Now back to the statement "Wing Chun is an Internal System"

Listen if you want to come on MT and post all about how "Your" particular flavor of Wing Chun is taught internally then great, I have nothing to say about it except possibly tell us more. But if you show up and start saying "all" Wing Chun is internal because that is the way you train then that is just plain wrong and I am going to respond. 

Saying all Wing Chun is internal because you train it that way is the same as saying you drive a front wheel drive car therefore all cars are front wheel drive... it just does not work that way


----------



## Yoshiyahu (Dec 31, 2008)

Okay people not train the wing chun internal as much in states...but founding fathers of Wing Chun Qoutes illustrates the internal principals...even Viet Nam Wing Chun concentrates on the internal...
■ ■ ■
> _ASSIGNMENT_
Can you pick up the Wing Chun thread, the forum discussion of whether Wing Chun is an internal system, and continue it from the last post shown? The records that come next are separate from the Wing Chun thread and have no connection to it.

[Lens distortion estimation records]
■ ■ ■
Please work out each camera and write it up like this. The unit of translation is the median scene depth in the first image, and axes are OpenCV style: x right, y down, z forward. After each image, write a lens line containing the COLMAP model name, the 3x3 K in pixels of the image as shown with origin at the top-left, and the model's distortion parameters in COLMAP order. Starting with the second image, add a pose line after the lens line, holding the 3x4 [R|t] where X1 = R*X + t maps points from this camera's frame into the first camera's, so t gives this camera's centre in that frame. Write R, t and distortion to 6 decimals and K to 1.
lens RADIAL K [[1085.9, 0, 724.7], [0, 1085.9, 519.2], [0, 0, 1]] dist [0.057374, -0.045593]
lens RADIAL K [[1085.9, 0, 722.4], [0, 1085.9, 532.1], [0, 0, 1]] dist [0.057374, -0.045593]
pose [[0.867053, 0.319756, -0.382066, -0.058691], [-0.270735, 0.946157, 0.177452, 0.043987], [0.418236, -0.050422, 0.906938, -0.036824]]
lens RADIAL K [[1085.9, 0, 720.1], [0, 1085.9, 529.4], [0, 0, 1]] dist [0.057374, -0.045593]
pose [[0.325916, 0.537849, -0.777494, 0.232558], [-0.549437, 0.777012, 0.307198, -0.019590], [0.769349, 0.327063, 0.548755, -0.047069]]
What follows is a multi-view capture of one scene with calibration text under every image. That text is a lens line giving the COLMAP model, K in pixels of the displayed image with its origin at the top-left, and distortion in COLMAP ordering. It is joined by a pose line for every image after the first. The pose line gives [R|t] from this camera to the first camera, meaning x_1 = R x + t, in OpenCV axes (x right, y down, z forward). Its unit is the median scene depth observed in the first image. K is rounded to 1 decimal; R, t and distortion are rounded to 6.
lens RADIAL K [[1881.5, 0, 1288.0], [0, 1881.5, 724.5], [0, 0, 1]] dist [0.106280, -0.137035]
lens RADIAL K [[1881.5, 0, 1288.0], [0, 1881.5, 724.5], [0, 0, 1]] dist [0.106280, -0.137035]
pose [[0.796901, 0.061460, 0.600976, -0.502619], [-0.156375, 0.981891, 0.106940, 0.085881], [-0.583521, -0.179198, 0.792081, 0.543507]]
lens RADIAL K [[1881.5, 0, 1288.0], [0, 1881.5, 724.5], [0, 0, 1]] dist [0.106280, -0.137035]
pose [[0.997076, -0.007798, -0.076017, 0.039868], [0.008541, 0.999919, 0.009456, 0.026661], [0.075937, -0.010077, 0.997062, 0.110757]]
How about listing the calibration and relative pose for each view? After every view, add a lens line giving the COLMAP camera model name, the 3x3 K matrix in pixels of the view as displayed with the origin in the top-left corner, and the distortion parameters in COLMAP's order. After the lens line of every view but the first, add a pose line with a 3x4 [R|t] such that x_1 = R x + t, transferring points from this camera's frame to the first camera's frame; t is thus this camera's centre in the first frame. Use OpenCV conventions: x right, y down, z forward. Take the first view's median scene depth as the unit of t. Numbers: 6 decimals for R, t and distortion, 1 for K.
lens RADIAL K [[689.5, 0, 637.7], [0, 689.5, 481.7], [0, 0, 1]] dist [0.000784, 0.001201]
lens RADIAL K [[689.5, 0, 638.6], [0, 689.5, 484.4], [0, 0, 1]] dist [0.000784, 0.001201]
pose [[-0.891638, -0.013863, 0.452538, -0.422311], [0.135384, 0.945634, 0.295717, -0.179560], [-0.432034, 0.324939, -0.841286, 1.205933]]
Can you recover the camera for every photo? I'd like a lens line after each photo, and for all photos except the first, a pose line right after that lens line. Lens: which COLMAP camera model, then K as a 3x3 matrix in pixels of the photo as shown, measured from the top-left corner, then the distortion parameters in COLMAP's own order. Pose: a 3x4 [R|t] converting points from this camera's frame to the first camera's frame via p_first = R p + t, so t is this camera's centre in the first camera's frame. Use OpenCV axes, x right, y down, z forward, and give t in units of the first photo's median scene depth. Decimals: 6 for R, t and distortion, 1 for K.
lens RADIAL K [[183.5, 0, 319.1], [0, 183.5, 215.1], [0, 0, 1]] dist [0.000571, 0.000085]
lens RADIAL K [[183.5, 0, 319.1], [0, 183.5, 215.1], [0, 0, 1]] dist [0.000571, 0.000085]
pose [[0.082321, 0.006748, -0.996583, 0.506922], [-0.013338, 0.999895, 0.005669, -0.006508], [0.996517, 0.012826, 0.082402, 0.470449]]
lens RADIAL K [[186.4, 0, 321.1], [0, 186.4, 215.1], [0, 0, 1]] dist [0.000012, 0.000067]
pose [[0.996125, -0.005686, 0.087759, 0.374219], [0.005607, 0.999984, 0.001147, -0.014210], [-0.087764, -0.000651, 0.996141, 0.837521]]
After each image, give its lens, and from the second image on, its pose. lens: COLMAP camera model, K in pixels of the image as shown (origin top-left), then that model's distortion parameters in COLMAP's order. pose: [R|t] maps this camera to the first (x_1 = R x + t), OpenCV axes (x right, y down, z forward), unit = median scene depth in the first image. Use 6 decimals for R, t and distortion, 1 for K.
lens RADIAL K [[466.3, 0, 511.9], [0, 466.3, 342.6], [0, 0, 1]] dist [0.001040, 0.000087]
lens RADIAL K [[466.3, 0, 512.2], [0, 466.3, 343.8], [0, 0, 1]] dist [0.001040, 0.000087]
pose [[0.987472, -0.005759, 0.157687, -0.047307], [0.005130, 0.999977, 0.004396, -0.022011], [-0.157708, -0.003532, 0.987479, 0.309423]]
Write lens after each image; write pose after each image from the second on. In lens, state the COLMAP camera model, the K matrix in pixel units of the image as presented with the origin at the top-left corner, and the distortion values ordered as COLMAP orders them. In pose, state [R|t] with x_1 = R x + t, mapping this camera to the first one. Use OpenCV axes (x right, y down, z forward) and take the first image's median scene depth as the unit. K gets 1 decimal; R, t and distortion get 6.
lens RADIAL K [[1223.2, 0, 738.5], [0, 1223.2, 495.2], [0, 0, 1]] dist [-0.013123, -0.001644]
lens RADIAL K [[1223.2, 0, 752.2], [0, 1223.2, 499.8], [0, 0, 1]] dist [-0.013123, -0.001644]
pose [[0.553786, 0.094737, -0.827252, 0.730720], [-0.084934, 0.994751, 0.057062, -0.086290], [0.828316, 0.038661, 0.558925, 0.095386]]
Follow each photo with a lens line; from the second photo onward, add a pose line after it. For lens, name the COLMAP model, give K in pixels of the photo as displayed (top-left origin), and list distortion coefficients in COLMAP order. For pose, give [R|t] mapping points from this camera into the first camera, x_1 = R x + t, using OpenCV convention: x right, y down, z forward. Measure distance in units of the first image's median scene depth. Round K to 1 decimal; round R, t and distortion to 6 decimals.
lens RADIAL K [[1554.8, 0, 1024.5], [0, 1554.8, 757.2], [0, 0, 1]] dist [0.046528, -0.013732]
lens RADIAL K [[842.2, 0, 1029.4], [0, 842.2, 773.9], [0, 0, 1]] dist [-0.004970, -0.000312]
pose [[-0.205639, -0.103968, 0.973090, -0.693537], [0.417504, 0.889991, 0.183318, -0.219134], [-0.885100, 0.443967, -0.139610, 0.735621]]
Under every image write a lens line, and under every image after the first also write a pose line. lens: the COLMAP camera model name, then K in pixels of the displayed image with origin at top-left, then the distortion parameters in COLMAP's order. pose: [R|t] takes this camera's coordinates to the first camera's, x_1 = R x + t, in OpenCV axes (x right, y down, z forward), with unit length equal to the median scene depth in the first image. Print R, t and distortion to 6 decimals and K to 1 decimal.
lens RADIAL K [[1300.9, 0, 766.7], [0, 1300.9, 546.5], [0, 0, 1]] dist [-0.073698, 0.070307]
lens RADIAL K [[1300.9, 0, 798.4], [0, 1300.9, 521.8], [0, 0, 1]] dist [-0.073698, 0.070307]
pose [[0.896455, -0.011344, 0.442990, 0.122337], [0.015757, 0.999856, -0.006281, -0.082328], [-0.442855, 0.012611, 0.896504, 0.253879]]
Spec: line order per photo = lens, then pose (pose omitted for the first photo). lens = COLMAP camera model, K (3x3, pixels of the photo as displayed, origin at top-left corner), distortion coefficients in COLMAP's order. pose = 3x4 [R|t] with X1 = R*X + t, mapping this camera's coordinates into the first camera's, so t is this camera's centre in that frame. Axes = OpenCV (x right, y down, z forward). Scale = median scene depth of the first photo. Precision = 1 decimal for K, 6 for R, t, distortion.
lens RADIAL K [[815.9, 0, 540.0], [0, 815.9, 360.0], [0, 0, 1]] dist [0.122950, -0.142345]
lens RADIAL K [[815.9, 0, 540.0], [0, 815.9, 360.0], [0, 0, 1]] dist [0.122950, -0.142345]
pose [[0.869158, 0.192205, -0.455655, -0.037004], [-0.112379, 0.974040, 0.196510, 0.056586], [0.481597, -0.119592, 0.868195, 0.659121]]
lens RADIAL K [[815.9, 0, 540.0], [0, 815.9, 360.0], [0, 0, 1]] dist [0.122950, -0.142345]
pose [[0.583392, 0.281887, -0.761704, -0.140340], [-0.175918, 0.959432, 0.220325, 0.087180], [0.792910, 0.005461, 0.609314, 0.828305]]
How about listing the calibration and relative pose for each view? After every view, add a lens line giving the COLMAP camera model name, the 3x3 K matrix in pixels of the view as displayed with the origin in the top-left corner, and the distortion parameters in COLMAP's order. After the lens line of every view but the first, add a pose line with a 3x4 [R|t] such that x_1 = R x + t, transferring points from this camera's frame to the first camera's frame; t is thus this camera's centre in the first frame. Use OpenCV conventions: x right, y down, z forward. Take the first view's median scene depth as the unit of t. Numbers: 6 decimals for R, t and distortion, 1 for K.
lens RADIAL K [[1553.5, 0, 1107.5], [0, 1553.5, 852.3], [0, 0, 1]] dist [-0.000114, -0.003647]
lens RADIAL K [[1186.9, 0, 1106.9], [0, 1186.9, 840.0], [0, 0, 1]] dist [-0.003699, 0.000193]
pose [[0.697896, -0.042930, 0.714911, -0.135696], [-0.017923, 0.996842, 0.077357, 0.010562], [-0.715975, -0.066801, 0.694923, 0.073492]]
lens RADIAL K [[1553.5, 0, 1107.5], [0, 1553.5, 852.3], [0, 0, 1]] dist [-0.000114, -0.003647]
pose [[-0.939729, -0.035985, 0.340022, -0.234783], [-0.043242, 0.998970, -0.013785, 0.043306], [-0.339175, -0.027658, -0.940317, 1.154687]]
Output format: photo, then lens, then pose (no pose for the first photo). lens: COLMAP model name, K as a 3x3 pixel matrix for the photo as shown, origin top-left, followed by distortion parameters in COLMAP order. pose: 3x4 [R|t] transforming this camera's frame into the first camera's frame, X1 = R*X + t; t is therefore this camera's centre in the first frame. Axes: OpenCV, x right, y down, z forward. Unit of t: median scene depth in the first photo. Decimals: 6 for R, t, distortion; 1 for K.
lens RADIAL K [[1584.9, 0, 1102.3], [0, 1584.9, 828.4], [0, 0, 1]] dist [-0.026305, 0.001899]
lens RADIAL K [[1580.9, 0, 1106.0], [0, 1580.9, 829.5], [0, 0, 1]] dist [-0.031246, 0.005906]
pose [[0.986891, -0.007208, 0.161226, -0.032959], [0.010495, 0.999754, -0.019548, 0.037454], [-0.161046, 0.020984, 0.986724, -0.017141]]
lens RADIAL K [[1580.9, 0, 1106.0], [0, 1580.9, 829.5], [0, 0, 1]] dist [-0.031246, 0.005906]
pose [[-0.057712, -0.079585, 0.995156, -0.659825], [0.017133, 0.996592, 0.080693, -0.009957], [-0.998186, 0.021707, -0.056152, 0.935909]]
■ ■ ■
> _YOUR RESPONSE_
As for Sam I have to get back to you on that...I really take Tai Chi to enhance my Wing Chun...I am not knowledgable on mr sam history...well Let me say I don't remember or took notes on it...One their was discussion of lineage...but I wasn't really interested at the time in the lineage...I was more concern with the applications of Tai Chi being done by my WC sifu an another brother...


But I know your stickler for information...So next time we have class. this weekend I will asked...man my break almost over...back to work...

I rather stay at home an work on my Tai Chi Sword...


Xue Sheng said:


> Who is Mr. Sam and /or who taught him Yang style Taijiquan? Basically what I am trying to find out here is who in this chain was taught by a member of the Yang family and which Yang family member was it.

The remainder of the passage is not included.